Lingering uncertainty in New York City’s office market and a virtual moratorium on new hotels allowed a self-storage deal to top the list of 2022’s largest real estate loans.
The 10 largest financing deals amounted to $8 billion, on par with 2020’s total but behind the $10.9 billion lent in 2019 on the 10 biggest projects.
The five largest loans of 2021 totaled $7.2 billion.
The nation’s largest office-to-residential conversion made the list, as did a 1,000-foot skyscraper rising on Fifth Avenue. SL Green kept plugging away on a 1.4 million-square-foot office building in Flatiron and private equity giant Carlyle Group was making moves in Brooklyn’s multifamily market.
Here are more details.
Mini storage, maxi loan | $2.15B
A Missouri-based self-storage company saw enough opportunity in Manhattan’s tiny living quarters to buy Edison Properties’ Manhattan Mini Storage for $3 billion, financing the deal with $2.15 billion from the real estate divisions of Citibank and Barclays. Jerry Gottesman, the founder of Edison Properties, died in 2017.
Public-private | $1.35B
Property managers, developers and construction companies including Wavecrest Management, L+M Development Partners and Hudson Companies received $1.35 billion to update New York City public housing.

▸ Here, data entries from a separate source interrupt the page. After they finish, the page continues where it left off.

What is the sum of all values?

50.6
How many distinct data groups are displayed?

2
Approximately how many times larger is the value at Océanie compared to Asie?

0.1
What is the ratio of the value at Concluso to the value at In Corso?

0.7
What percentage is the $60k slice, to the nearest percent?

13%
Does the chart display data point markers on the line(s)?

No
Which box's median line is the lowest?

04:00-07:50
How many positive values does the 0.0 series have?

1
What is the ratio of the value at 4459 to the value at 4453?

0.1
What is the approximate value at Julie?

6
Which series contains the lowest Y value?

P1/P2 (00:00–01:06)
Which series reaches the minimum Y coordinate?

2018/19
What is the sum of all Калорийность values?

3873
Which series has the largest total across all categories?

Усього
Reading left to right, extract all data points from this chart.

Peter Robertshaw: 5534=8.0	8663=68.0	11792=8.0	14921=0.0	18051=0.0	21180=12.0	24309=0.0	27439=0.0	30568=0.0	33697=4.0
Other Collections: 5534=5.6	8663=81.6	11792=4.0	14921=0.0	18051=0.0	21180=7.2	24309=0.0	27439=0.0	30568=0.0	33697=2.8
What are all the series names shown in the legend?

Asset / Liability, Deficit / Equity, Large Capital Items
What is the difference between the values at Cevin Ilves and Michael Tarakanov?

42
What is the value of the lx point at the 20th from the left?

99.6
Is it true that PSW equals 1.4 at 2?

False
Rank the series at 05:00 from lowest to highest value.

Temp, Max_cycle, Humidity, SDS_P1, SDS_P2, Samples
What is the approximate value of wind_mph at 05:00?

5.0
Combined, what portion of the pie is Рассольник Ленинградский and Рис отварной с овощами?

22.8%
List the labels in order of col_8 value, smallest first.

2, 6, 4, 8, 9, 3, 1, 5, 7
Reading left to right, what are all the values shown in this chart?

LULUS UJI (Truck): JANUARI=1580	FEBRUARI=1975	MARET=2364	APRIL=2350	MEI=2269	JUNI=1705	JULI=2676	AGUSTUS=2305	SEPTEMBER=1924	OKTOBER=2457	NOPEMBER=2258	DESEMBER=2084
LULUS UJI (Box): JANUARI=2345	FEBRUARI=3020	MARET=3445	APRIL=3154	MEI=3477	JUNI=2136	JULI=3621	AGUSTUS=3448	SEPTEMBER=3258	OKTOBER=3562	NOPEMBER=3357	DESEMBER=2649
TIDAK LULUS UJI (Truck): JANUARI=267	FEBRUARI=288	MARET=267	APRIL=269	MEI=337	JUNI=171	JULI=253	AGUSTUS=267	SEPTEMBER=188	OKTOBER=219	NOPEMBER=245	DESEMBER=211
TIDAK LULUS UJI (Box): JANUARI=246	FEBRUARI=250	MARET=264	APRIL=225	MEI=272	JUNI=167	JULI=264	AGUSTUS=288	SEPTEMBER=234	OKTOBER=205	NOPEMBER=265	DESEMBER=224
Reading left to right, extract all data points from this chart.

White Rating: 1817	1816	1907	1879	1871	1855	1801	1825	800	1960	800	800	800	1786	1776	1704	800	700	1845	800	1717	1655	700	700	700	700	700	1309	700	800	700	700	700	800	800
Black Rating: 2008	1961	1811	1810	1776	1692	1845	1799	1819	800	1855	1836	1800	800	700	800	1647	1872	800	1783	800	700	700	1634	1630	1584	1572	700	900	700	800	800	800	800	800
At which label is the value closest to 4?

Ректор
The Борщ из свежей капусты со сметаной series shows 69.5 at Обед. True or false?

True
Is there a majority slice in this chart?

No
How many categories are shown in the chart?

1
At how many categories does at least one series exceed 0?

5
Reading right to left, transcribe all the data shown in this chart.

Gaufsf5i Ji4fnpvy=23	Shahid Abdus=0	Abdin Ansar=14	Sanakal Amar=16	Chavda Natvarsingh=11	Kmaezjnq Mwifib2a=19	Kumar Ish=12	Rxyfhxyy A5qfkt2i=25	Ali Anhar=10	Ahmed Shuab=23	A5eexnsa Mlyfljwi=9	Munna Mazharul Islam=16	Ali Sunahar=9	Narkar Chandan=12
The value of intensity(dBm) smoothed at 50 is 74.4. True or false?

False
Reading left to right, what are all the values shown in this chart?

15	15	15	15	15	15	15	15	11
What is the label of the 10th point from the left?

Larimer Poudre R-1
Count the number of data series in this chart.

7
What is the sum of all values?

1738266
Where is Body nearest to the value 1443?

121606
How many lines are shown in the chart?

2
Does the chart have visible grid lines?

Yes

The loans will pay for repairs, upgrades and private management for 5,200 NYCHA apartments in Williamsburg and East New York, Brooklyn. Tenant rents will remain capped at 30 percent of household income under the agreement, which relies on switching the developments to a more reliable federal rent subsidy.
Sweet Joe Chetrit | $714M
One of real estate’s most intriguing characters https://therealdeal.com/issues_articles/the-man-from-morocco/ fetched debt from the CMBS market to refinance and renovate the Yorkshire and Lexington Towers, two luxury rental buildings on the Upper East Side.
Bank of Montreal, Starwood Mortgage Capital and Citi Real Estate Funding issued the loans, which investors purchased as securitized bonds. The loan included mezzanine debt — secured by equity in the borrower rather than by the property — of $174.5 million.
Square deal | $590M
The 44-story former Bertelsmann Building, an early Bruce Eichner development at 1540 Broadway in Times Square, received $590 million to refinance its office space from Apollo Global Management, Michael Dell’s MSD Partners and Monarch Alternative Capital. Edge Fund Advisors and HSBC own the building’s offices (and Vornado, its retail).
One for all | $575M
The owners of One Madison Avenue, a 1.4 million-square-foot office redevelopment in Flatiron, secured $575 million in construction financing from Wells Fargo, which has originated $1 billion in loans for the project since 2020. A joint venture partnership of SL Green Realty, Hines and the National Pension Service of Korea is spending about $2.3 billion on the project.
Fisher catches refi | $575M
Fisher Brothers refinanced Park Avenue Plaza, a 1.2 million-square-foot office building at 55 East 52nd Street in Midtown, with $575 million from Morgan Stanley. The lender also replaced BlackRock as a tenant, taking 400,000 square feet in the building. The debt was sold to investors as commercial mortgage-backed securities.
Fifth Ave fixture | $540M
Rabina wrangled $540 million from Bank OZK and the Carlyle Group to build a 1,000-foot skyscraper at 520 Fifth Avenue between 42nd and 43rd streets. The 450,00-square-foot building will include retail, offices and 98 apartments. It will be the second-tallest building on Fifth Avenue, after the Empire State Building. KPF is the architect.
Conversion of interests | $536M
Michael Dell’s MSD Partners and Apollo Global Management funded the nation’s largest office-to-residential conversion, at 25 Water Street in the Financial District, to the tune of $536 million. The developers — Jeffrey Gural’s GFP Real Estate, Metro Loft Management and Rockwood Capital — plan to convert the 1-million-square-foot building into 1,200 rental units.
Clever Carlyle | $500M
After private equity behemoth Carlyle Group bought more than three dozen small multifamily properties in Brooklyn and Queens, it secured a loan of up to $500 million from Invesco Real Estate. The properties, classified as 2A/2B because they have no more than 10 units and are mostly free-market, have limited tax exposure and are not hamstrung by New York state’s 2019 rent-stabilization law.
Goliath & Goliath | $438M
Brookfield Properties received $438 million from Apollo Global Management to build a 921-unit residential building in Mott Haven, a South Bronx development hotbed. The project, at 101 Lincoln Avenue, is part of a larger development by Brookfield that will yield more than 1,350 apartments across 4.3 acres. Some 30 percent will be affordable.